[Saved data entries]
##########

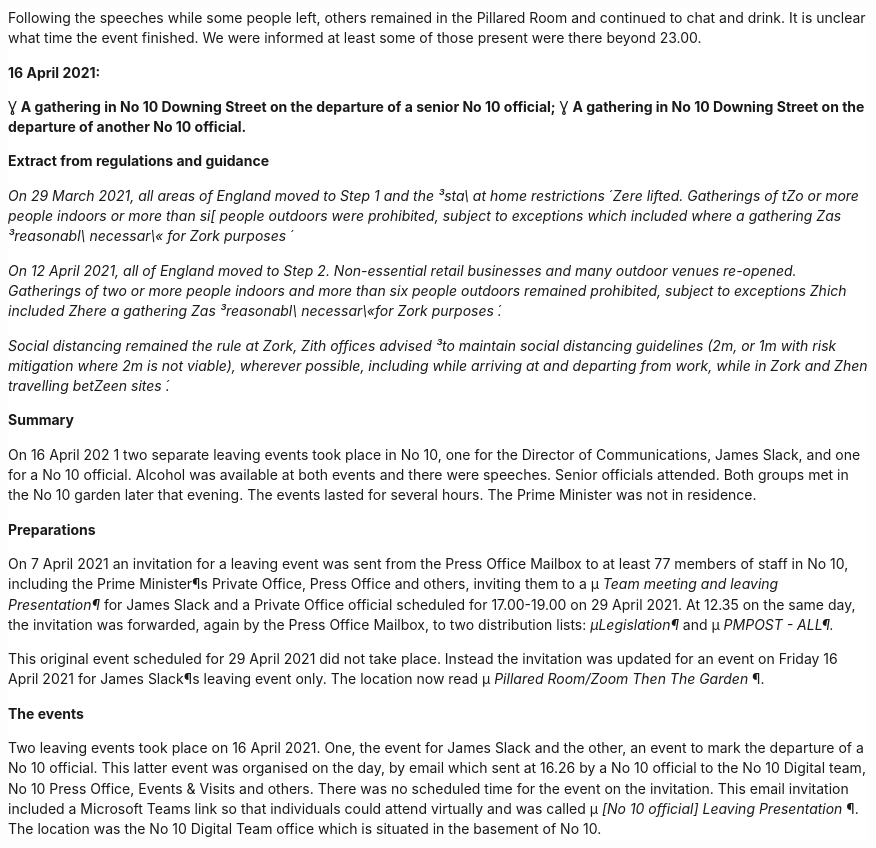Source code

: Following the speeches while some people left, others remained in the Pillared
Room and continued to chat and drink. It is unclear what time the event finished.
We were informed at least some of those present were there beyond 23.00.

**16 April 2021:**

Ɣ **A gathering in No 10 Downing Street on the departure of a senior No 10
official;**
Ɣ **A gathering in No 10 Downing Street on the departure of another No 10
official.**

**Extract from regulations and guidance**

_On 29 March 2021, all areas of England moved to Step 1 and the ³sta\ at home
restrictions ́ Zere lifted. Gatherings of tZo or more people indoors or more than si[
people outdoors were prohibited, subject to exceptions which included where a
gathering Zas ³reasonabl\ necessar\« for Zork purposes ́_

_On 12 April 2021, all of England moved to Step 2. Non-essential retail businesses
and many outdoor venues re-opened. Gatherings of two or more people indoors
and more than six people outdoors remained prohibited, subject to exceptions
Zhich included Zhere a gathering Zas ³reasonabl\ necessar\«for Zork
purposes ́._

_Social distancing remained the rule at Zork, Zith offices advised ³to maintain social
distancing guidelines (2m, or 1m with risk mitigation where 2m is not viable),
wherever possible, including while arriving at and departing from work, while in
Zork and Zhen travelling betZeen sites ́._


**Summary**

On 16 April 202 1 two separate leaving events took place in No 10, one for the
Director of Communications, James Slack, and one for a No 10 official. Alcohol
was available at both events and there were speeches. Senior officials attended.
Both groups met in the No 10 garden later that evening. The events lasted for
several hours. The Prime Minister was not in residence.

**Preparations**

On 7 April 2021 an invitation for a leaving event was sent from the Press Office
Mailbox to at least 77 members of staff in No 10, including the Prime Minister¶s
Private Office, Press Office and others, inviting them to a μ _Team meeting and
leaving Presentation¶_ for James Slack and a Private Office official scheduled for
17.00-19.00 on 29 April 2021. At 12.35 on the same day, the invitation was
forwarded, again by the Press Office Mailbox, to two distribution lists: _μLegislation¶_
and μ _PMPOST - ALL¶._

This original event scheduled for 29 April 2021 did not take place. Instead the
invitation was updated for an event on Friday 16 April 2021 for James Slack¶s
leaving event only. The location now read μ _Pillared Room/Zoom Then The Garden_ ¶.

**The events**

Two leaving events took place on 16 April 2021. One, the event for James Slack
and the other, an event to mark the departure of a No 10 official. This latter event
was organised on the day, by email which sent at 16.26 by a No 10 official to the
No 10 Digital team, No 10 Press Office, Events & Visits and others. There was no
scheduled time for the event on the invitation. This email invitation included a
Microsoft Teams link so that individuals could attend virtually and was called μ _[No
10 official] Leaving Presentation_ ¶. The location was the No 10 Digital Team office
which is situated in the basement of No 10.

##########

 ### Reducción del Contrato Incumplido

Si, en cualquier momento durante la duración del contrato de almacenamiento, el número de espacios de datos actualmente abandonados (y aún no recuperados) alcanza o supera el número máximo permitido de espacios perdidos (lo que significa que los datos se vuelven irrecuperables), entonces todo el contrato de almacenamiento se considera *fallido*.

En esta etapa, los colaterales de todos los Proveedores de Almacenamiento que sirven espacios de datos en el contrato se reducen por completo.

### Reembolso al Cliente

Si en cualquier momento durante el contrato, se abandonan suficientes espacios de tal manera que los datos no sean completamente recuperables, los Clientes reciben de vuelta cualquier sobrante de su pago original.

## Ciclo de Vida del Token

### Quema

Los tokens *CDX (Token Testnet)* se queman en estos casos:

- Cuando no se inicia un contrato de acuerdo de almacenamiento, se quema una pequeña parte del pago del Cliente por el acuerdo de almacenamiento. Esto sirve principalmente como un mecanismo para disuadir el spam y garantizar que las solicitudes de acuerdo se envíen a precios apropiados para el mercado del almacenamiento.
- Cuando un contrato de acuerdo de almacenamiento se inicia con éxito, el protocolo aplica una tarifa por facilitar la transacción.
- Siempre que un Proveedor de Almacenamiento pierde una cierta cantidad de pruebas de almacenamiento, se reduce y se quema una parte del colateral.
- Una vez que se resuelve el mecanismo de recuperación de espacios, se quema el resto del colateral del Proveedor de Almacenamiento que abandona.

##########

EXERCISE INSTRUCTIONS –
Scan the records above for the string "prohibited", then copy each line where it turns up.

TASK SOLUTION –
people outdoors were prohibited, subject to exceptions which included where a
and more than six people outdoors remained prohibited, subject to exceptions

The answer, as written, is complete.